Labour's Iain Gray said the workforce had been "let down" by SNP Ministers.

For the Tories, Annabel Goldie said the Scottish and UK Governments must stop squabbling, reminding us that there was new investment planned by the company in Fife.

And Tavish Scott of the Liberal Democrats said that a political blame game would not bring one single job back.

As sometimes happens in partisan politics, each point has legitimacy, each point is worthy of consideration. (NB: for the avoidance of doubt, "legitimate" does not mean inherently right, just not intrinsically wrong. Worth, in short, a look.)

It is conceivable, as many argue, that the company was intent on cutting costs, has found no serious option on offer - and has paid minimal attention to history and workforce loyalty.

However, without indulging in a blame game, it is legitimate to ask whether enough was done to dissuade Diageo.

Such questions should be moderately drafted and temperately proffered.
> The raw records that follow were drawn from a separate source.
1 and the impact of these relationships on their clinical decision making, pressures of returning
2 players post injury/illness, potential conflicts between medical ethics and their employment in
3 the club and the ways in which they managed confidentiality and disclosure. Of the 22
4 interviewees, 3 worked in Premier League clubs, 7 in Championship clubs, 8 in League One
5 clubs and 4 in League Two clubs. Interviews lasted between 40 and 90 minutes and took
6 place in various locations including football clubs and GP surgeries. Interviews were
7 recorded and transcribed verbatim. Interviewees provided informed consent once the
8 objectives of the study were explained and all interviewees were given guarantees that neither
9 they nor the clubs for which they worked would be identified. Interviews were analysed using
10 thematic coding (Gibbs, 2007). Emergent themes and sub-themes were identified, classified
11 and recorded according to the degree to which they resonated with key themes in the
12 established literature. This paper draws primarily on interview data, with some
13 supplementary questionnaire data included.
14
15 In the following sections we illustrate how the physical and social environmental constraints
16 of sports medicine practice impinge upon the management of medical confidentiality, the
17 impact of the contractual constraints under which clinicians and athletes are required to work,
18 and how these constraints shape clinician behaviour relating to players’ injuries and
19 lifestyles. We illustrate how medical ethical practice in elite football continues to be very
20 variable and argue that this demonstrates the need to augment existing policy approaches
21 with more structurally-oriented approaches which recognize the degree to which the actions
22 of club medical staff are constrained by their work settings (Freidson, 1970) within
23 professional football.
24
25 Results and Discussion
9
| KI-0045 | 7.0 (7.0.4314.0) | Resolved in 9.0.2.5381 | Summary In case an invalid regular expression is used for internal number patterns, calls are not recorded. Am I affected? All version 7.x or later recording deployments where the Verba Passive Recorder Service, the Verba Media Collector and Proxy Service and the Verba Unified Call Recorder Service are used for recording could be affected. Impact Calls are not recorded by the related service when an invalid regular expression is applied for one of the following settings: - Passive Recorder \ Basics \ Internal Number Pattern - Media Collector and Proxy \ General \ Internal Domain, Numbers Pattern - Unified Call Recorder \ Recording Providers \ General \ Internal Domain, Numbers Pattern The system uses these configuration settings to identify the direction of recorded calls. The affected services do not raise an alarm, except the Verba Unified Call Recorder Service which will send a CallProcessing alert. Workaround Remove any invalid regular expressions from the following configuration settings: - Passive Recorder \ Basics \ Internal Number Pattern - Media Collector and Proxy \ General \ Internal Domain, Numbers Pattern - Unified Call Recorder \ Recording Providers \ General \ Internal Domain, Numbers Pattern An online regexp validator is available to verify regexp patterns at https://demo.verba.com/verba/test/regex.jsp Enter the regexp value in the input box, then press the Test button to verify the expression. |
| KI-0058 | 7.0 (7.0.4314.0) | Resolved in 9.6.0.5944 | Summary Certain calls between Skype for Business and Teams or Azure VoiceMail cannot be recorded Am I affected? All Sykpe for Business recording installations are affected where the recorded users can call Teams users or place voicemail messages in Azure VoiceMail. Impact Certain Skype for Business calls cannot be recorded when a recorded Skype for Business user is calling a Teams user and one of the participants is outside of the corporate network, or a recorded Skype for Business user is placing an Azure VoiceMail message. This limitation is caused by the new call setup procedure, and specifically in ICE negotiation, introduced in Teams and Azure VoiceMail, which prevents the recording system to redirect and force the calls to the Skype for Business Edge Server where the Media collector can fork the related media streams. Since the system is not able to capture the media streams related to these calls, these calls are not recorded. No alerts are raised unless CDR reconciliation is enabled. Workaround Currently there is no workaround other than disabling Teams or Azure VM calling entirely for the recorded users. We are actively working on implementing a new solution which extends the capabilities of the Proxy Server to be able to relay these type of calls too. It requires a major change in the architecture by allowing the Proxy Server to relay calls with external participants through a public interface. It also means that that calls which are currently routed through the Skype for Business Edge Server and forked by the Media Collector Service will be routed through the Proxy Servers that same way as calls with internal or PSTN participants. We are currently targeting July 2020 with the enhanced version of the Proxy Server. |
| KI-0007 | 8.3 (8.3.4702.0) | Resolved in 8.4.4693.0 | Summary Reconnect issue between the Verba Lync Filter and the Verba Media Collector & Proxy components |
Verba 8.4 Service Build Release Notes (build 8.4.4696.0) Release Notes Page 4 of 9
Equally, Ministers are adamant they can address such inquiries - and, again, should do so in a controlled fashion. Well, we can but hope.

Understandable partisan concerns must come second to anxiety for the workforce and the need to preserve Scotland's reputation as a place where business motivations are understood. Interrogated, yes. Challenged, yes. But respected.

The Tories are right to point to the jobs on offer in Fife - although, of course, that does nothing to placate those now facing the dole queue at the affected sites.

The LibDems are equally right to note that partisan squabbling - as opposed to dignified scrutiny - will provide nothing. My sympathy to those who are now more worried than ever for their future.